Thanks Rahul. You really hit the nail in the head of the challenges that are stated by the industry in developing effective vaccine in immunotherapy. I think the strength of what we have does line ATLAS and finding the right target of the T cell response in the patient.
And we know that there's great success in modulating the impacts that the tumor has on the immune system by combining that with, for example, Checkpoint blockade. But what we are doing now is continuing to build our datasets and learn as much as we can about what makes effective immunity in these patients. It may be a combination of genetics and immunomodulation and vaccination. And these are all things that we will learn as we continue to develop our product in the clinic.
But really most importantly is ATLAS. It's finding the right target and going into these patients with a treatment that they can truly respond to and that will really make an impact on their disease.
Great. Thank you. And then one final question also on the I/O program. And maybe you have mentioned, but I'm not sure if I have the answer there. When you have these partnerships, for example, the one with Checkmate where you're working with them to help them with their neoantigen program. Is this more like a service model or would you plan to co-develop these drugs in conjunction with their partner?
Rahul, I think each deal is going to be different. But that I would say that in principle the way we would seek to structure these deals would be actually neither of those things. We don't -- we think that the value from the differentiated ATLAS platform is such that simply providing service is not our game, but we also don't -- we also think that we want to be able to partner this widely and I think a small number of partners would be willing to actually sharing the clinical development.
So, I think what you could expect us to focus on in terms of deal structure would be some sort of milestones and royalty-based structure that doesn't require us to do anything more than unleash ATLAS to figure out, for example, the right patients to get or not to get such a therapy.
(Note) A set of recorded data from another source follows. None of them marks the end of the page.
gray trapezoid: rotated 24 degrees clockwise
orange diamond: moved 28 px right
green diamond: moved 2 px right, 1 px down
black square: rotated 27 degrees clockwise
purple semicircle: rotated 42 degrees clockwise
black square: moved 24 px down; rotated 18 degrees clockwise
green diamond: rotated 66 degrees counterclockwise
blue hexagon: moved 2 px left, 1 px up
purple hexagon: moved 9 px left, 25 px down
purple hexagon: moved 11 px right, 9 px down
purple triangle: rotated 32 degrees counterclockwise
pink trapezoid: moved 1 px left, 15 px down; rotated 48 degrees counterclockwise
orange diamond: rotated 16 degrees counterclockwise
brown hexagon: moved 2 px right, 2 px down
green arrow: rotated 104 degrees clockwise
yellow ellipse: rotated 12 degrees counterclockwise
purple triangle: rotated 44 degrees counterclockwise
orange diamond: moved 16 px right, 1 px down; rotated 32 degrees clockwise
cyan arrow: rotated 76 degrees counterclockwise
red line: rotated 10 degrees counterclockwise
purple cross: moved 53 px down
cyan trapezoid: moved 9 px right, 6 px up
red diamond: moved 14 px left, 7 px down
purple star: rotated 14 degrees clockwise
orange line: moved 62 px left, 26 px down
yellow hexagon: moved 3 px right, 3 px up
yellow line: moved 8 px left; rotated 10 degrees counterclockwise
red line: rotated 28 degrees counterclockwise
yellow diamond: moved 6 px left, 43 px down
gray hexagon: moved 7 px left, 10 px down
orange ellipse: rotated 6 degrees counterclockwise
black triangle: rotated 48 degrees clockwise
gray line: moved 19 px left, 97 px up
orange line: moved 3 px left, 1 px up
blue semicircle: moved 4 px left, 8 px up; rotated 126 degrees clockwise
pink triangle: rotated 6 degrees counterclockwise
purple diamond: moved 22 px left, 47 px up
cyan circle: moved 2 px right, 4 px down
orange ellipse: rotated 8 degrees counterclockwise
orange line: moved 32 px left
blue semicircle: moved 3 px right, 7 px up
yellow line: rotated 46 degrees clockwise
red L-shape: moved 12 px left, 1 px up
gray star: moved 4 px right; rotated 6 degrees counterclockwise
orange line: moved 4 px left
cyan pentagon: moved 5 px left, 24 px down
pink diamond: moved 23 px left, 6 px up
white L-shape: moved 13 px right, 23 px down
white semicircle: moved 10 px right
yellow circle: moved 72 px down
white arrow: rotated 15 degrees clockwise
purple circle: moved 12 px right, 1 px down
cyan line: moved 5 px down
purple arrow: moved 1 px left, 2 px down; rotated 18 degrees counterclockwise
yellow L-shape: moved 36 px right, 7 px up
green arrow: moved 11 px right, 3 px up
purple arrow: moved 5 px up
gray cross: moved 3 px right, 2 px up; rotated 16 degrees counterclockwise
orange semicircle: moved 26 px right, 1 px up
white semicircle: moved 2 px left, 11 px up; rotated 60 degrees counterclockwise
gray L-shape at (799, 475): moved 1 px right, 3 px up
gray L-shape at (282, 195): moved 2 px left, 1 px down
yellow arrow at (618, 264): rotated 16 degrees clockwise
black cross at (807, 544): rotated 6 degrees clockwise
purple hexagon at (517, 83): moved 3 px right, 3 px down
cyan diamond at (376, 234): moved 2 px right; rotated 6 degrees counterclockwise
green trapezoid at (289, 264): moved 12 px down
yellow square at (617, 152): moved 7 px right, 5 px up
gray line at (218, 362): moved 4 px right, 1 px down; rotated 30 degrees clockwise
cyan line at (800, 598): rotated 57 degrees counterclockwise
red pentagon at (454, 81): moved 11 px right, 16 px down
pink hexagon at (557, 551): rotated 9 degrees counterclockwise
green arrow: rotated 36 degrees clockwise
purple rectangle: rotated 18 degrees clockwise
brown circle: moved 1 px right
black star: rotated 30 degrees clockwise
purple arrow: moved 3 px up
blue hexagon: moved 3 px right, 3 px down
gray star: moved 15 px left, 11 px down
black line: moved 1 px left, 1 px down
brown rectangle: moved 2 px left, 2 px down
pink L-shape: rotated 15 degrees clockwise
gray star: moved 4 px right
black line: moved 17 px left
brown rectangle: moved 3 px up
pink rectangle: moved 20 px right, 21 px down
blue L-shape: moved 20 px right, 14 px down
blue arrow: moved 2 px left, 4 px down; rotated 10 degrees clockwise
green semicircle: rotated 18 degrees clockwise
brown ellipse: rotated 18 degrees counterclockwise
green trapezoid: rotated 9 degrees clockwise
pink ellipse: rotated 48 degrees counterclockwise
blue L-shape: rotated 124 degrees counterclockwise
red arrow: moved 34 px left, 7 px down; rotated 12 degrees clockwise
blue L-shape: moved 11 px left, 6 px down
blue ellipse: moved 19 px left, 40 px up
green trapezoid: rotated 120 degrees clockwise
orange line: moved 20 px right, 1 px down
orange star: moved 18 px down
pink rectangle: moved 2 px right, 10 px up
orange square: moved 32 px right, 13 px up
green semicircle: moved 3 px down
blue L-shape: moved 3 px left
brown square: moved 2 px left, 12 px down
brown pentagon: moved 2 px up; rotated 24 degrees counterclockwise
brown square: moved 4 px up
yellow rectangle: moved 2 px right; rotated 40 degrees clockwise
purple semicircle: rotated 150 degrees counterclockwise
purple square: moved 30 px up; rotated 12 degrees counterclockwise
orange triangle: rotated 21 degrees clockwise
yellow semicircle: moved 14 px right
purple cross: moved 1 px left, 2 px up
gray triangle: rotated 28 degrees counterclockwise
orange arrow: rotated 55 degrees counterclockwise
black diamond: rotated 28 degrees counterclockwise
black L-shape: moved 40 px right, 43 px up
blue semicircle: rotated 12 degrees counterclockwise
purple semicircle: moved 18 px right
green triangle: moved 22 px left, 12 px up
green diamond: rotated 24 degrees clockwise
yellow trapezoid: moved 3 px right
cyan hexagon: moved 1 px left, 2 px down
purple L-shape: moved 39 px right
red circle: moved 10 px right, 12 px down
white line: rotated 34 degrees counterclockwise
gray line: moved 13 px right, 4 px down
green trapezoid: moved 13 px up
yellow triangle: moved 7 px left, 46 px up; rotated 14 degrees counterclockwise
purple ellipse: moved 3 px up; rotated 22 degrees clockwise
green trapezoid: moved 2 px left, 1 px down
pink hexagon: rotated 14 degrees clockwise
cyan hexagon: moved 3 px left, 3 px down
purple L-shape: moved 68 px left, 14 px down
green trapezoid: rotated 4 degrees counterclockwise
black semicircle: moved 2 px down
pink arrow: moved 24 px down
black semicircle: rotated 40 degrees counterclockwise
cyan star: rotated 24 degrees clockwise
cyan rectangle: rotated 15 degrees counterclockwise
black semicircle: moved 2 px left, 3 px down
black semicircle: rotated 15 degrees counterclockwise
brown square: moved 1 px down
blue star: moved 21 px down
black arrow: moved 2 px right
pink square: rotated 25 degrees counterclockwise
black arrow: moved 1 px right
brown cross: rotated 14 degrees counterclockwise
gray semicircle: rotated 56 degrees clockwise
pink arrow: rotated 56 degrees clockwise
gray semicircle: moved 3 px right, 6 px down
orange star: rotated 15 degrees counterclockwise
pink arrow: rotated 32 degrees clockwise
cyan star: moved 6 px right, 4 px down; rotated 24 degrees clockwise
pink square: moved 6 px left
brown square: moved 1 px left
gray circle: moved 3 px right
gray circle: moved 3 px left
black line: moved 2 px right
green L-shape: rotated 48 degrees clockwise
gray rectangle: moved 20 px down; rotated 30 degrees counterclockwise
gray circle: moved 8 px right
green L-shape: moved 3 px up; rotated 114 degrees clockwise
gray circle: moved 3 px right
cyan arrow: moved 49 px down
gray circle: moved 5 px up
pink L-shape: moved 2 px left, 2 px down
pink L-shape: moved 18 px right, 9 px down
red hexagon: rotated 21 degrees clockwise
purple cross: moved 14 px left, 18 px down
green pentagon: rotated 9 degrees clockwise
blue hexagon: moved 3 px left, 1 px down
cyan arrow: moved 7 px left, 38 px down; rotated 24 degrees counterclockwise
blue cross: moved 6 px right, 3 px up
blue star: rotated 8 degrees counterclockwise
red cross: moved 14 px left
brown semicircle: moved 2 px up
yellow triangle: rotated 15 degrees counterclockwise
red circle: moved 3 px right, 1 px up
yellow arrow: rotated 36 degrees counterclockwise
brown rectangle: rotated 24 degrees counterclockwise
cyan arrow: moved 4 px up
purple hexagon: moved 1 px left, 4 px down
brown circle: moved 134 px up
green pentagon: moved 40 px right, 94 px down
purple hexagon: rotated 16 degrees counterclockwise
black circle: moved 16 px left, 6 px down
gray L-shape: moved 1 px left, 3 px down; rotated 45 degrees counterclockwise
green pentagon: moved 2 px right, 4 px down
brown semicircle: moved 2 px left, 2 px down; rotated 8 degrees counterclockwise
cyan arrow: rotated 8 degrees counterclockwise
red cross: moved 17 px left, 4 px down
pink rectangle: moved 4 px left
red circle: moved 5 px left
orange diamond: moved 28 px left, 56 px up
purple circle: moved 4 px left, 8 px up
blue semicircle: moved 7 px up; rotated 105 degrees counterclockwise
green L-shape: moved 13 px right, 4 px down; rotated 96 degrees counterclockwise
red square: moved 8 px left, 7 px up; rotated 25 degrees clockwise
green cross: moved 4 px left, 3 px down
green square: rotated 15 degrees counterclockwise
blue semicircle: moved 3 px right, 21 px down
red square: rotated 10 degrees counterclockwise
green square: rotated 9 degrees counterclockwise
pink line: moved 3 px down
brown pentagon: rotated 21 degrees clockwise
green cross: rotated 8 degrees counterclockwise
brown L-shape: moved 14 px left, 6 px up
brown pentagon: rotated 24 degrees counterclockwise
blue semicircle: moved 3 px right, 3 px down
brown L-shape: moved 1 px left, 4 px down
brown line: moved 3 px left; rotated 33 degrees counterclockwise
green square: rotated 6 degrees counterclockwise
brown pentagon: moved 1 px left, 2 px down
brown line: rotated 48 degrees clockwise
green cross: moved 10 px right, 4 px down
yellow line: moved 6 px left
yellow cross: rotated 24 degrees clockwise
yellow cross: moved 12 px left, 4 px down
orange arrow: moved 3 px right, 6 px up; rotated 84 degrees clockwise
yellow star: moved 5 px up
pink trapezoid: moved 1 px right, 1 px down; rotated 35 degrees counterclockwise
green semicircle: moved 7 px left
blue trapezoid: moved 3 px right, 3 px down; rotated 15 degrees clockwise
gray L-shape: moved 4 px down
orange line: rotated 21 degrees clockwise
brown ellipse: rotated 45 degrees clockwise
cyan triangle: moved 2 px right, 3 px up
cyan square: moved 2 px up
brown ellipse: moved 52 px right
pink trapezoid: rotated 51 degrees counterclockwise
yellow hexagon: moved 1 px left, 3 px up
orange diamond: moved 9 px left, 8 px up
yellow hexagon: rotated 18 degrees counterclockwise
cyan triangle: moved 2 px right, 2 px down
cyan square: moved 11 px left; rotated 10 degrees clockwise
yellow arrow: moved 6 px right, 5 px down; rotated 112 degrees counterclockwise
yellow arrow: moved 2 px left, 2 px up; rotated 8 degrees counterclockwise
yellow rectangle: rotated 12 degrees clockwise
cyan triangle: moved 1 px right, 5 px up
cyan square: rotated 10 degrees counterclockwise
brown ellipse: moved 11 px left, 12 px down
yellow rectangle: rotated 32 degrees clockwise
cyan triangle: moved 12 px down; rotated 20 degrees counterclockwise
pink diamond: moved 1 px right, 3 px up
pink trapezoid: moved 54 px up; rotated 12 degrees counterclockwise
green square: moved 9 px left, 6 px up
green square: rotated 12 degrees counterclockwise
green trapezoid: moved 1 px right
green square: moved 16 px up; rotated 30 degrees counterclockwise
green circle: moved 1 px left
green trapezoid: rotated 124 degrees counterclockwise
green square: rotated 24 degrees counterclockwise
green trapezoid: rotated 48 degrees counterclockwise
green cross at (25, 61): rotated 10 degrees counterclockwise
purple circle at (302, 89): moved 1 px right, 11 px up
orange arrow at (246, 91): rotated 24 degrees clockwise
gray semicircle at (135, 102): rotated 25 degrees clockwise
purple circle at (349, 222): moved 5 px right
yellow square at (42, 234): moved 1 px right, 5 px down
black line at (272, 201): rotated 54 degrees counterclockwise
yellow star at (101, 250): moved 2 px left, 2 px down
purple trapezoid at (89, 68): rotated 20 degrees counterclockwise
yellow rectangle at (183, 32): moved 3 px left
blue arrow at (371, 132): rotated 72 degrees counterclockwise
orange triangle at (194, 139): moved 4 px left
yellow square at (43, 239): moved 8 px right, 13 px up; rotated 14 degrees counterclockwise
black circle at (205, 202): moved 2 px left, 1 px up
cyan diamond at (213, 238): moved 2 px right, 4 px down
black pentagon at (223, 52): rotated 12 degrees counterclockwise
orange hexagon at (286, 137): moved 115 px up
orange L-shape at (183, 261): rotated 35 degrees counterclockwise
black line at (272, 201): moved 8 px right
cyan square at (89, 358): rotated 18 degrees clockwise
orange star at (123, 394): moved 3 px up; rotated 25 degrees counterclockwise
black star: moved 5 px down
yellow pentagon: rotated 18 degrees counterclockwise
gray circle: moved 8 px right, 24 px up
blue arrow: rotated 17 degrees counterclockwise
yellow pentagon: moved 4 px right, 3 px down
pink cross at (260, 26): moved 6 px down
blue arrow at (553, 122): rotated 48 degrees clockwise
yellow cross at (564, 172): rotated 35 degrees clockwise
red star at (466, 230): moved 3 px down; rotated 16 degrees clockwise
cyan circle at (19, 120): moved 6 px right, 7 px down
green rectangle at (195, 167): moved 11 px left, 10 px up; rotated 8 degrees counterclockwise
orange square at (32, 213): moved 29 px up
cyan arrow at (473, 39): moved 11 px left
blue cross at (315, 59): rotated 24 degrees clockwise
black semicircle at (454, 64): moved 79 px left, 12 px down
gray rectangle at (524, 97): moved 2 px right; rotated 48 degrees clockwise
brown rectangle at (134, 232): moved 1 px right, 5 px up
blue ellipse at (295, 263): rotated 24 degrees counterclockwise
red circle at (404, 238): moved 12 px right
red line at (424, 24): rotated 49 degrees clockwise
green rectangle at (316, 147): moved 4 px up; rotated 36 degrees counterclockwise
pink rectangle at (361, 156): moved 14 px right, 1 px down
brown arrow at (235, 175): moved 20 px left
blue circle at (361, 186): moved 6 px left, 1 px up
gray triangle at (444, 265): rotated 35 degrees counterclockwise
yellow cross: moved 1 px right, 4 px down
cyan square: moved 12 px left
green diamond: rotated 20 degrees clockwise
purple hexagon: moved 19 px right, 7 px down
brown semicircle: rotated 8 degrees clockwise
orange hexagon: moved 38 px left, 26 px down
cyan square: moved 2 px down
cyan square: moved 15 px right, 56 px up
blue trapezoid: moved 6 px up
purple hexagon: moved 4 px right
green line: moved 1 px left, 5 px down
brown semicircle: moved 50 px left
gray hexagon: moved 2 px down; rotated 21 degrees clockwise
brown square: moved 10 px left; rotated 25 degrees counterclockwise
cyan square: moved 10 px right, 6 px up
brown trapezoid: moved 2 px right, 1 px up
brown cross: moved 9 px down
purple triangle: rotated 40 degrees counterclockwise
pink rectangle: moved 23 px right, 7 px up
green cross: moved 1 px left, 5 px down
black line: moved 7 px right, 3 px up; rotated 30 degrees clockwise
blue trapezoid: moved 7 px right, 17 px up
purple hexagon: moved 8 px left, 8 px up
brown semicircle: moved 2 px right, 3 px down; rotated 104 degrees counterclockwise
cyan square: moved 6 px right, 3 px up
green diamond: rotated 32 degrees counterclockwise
So, that's somewhere between the two poles that you laid out there.
Okay, great. Thank you. That's all I had and I look forward to end of Phase 3 meeting. Thanks.
We do as well. Thank you.
And that concludes your Q&A session. I will now like to turn the call back to Chip Clarke for any further remarks.
I will simply say thank you again to all of you for your interest in our story. We're very proud of our accomplishments last year. We're excited about what's to come this year and we look forward to keeping you updated.
Thank you for joining us today. You may now disconnect.